• Call me a bleeding-heart treehugger, but am I the only one who’s worried about the millions of gallons of sludge and toxic wast being pumped into Louisiana waterways? We now have a situation where New Orleans has been turned into a toxic cesspool of raw sewage, oil, chemicals, and bacteria. Every can of paint thinner someone had sitting in their garage has been oozing out into the floodwater, and packages of spoiled meat sit rotting in the hot Louisiana sun.

    If your skin so much as touches the water, you are assured of getting an infection, so I’m wondering why nobody is asking questions about the long-term environmental impact of simply pumping all this sludge and biohazard waste back into lakes and rivers? Granted, I understand that it needs to be cleaned up, and I don’t pretend to know how one might go about detoxifying all that waste, but I do feel that it is important to evaluate the impact before simply dumping all that toxic mess out into the environment.

    If anyone knows of any measures being taken to protect the environment during the cleanup effort, please post a comment. I would love to hear about it.

    This entry was posted on Wednesday, September 7th, 2005 at 4:41 pm and is filed under Highlights. You can follow any responses to this entry through the RSS 2.0 feed. You can leave a response, or trackback from your own site.
  • 10 Comments

    Take a look at some of the responses we've had to this article.

    1. What About the Environment?

      What About the Environment?

    2. al
      Sep 8th
      Reply

      Ok, i’m going to point out here that you mentioned rotting meat, but not the thousands of dead bodies in that water. But that’s not what I came to write here … what I wanted to say is: what are they gonna do? run it through a brita filter? come on! Not to mention that alot of that pollution would have already been pulled back out into the ocean with the receding storm surge, so what’s the point? It’s just another grain of sand on the ant hill.

      I would like to thank you though for not using the word neo-conservative or neocon in this posting. It has become very tiring to hear the same word over and over and over again, especially when it’s clear you’re not entirely sure what the word means as evidenced by your “god angry with neo-conservative southerners” story when if you knew what it meant, you’d see that the people most affected by Katrina were the furthest thing possible from neo-conservatives. Try looking it up on wikipedia. That’s my rant for the day. And you thought I was miffed at lunch ;-)

    3. Sep 9th
      Reply

      Al…you big Neo-Conservative dork.

    4. Yeah. Only neo-conservatives compare rotting bodies in the water to grains of sand on an ant hill.

      Of course, there would be more outrage among neo-conservatives if a large number of golf courses in the south were under water. We all know how neocons love golf…

    5. Sep 12th
      Reply

      Will someone give Al a lesson on satire? I tell you what Al… Why don’t you try looking up that word on wikipedia.

      Satire, Al… Learn it, know it, live it.

    6. al
      Sep 13th
      Reply

      how are we supposed to know this is satire? It certainly isn’t funny and it’s not tagged as satire like your “god angry with neoconservative southerners” story was. I don’t honestly believe this qualifies as satirical writing.

    7. Sep 13th
      Reply

      This story is not satire… However “god angry with neoconservative southerners” is, and that is the story you pointed to as evidence of my not knowing what the term Neo-Conservative means.

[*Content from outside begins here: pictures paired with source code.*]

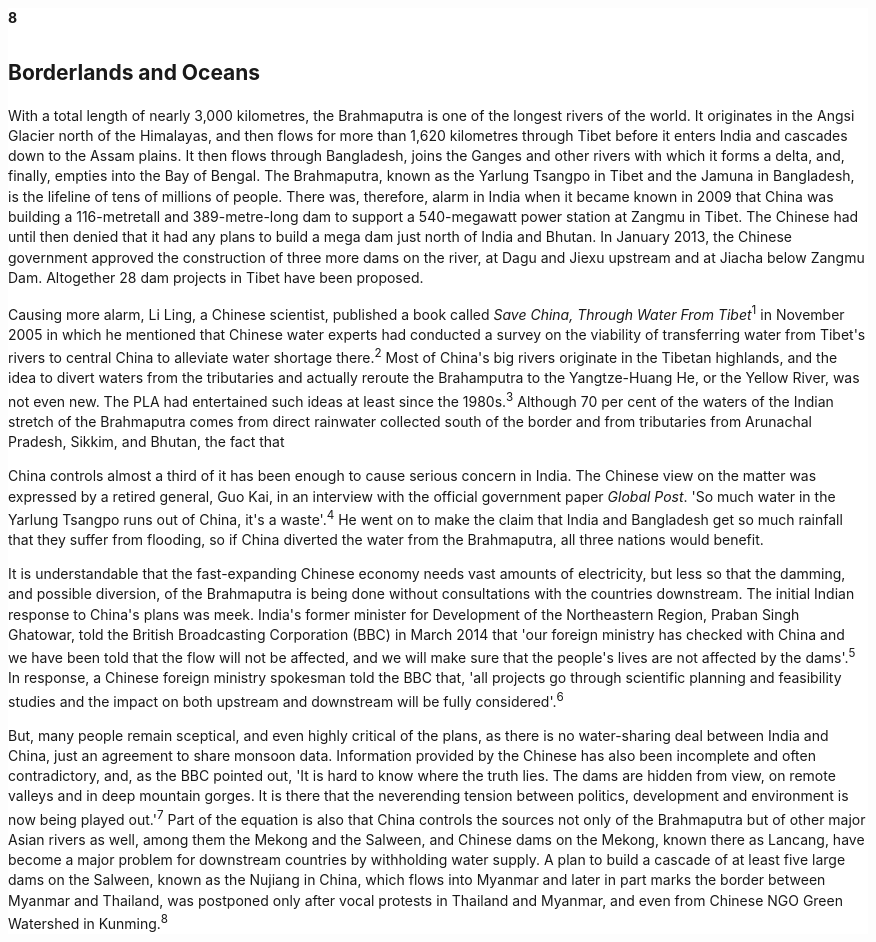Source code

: **8**

## **Borderlands and Oceans**

With a total length of nearly 3,000 kilometres, the Brahmaputra is one of the longest rivers of the world. It originates in the Angsi Glacier north of the Himalayas, and then flows for more than 1,620 kilometres through Tibet before it enters India and cascades down to the Assam plains. It then flows through Bangladesh, joins the Ganges and other rivers with which it forms a delta, and, finally, empties into the Bay of Bengal. The Brahmaputra, known as the Yarlung Tsangpo in Tibet and the Jamuna in Bangladesh, is the lifeline of tens of millions of people. There was, therefore, alarm in India when it became known in 2009 that China was building a 116-metretall and 389-metre-long dam to support a 540-megawatt power station at Zangmu in Tibet. The Chinese had until then denied that it had any plans to build a mega dam just north of India and Bhutan. In January 2013, the Chinese government approved the construction of three more dams on the river, at Dagu and Jiexu upstream and at Jiacha below Zangmu Dam. Altogether 28 dam projects in Tibet have been proposed.

Causing more alarm, Li Ling, a Chinese scientist, published a book called *Save China, Through Water From Tibet*<sup>1</sup> in November 2005 in which he mentioned that Chinese water experts had conducted a survey on the viability of transferring water from Tibet's rivers to central China to alleviate water shortage there.<sup>2</sup> Most of China's big rivers originate in the Tibetan highlands, and the idea to divert waters from the tributaries and actually reroute the Brahamputra to the Yangtze-Huang He, or the Yellow River, was not even new. The PLA had entertained such ideas at least since the 1980s.<sup>3</sup> Although 70 per cent of the waters of the Indian stretch of the Brahmaputra comes from direct rainwater collected south of the border and from tributaries from Arunachal Pradesh, Sikkim, and Bhutan, the fact that

China controls almost a third of it has been enough to cause serious concern in India. The Chinese view on the matter was expressed by a retired general, Guo Kai, in an interview with the official government paper *Global Post*. 'So much water in the Yarlung Tsangpo runs out of China, it's a waste'.<sup>4</sup> He went on to make the claim that India and Bangladesh get so much rainfall that they suffer from flooding, so if China diverted the water from the Brahmaputra, all three nations would benefit.

It is understandable that the fast-expanding Chinese economy needs vast amounts of electricity, but less so that the damming, and possible diversion, of the Brahmaputra is being done without consultations with the countries downstream. The initial Indian response to China's plans was meek. India's former minister for Development of the Northeastern Region, Praban Singh Ghatowar, told the British Broadcasting Corporation (BBC) in March 2014 that 'our foreign ministry has checked with China and we have been told that the flow will not be affected, and we will make sure that the people's lives are not affected by the dams'.<sup>5</sup> In response, a Chinese foreign ministry spokesman told the BBC that, 'all projects go through scientific planning and feasibility studies and the impact on both upstream and downstream will be fully considered'.<sup>6</sup>

But, many people remain sceptical, and even highly critical of the plans, as there is no water-sharing deal between India and China, just an agreement to share monsoon data. Information provided by the Chinese has also been incomplete and often contradictory, and, as the BBC pointed out, 'It is hard to know where the truth lies. The dams are hidden from view, on remote valleys and in deep mountain gorges. It is there that the neverending tension between politics, development and environment is now being played out.'<sup>7</sup> Part of the equation is also that China controls the sources not only of the Brahmaputra but of other major Asian rivers as well, among them the Mekong and the Salween, and Chinese dams on the Mekong, known there as Lancang, have become a major problem for downstream countries by withholding water supply. A plan to build a cascade of at least five large dams on the Salween, known as the Nujiang in China, which flows into Myanmar and later in part marks the border between Myanmar and Thailand, was postponed only after vocal protests in Thailand and Myanmar, and even from Chinese NGO Green Watershed in Kunming.<sup>8</sup>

      You said, and I quote:

      “it’s clear you’re not entirely sure what the word means as evidenced by your “god angry with neo-conservative southerners” story”

      In fact, I’m not really sure why you chose to comment on this story and not “god angry with neoconservative southerners” since that is clearly the one you are taking issue with.

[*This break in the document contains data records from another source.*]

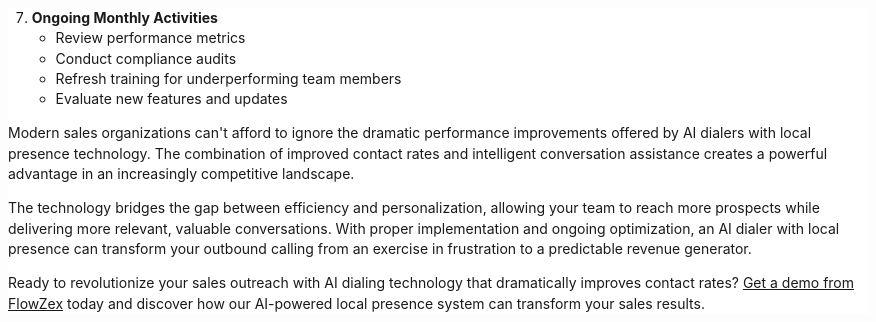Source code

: 7. **Ongoing Monthly Activities**
   - Review performance metrics
   - Conduct compliance audits
   - Refresh training for underperforming team members
   - Evaluate new features and updates

Modern sales organizations can't afford to ignore the dramatic performance improvements offered by AI dialers with local presence technology. The combination of improved contact rates and intelligent conversation assistance creates a powerful advantage in an increasingly competitive landscape.

The technology bridges the gap between efficiency and personalization, allowing your team to reach more prospects while delivering more relevant, valuable conversations. With proper implementation and ongoing optimization, an AI dialer with local presence can transform your outbound calling from an exercise in frustration to a predictable revenue generator.

Ready to revolutionize your sales outreach with AI dialing technology that dramatically improves contact rates? [Get a demo from FlowZex](https://flowzex.com) today and discover how our AI-powered local presence system can transform your sales results.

    8. I’m angry with neo-conservative southerners too. But I’m not god.

      Oink!

    9. al
      Sep 13th
      Reply

      Your comment made it sound as though this was the story you were saying was satire, my mistake. Truth be told, I would have posted on the other story, but you who wrote it took it down after you realized like everyone else that it was done in poor taste and really wasn’t funny. And it’s not that article I really have a beef with, I think you know that, but now you’re just trying to piss me off ;-) And for some reason I just keep falling for it …

    10. augustine
      Jan 1st
      Reply

      I’m kinda siding with the conspiracy nuts, but it looks like BushCo is undoing much of the EPA.

      The “Twin Towers” were rife with asbestos, but the air was OK to breathe around ground zero.

      Since when is a battleship or aircraft carrier an “artificial reef” and not a rusty scrap dump?
      It’s like saying the old car on the front lawn is a wildlife sanctuary, because there’s a racoon in it.

      What I’m trying to say is no one cares anymore.

      Pick up a scuba diving magazine, all glossy travel photos of exoctic pacific iles, in the ’70s they stressed ecology and clean up dives.

      Most people with money are too superficial to care, those without are too busy eeking out a living in dead end jobs.

      As I get older, I’m turning into my parents!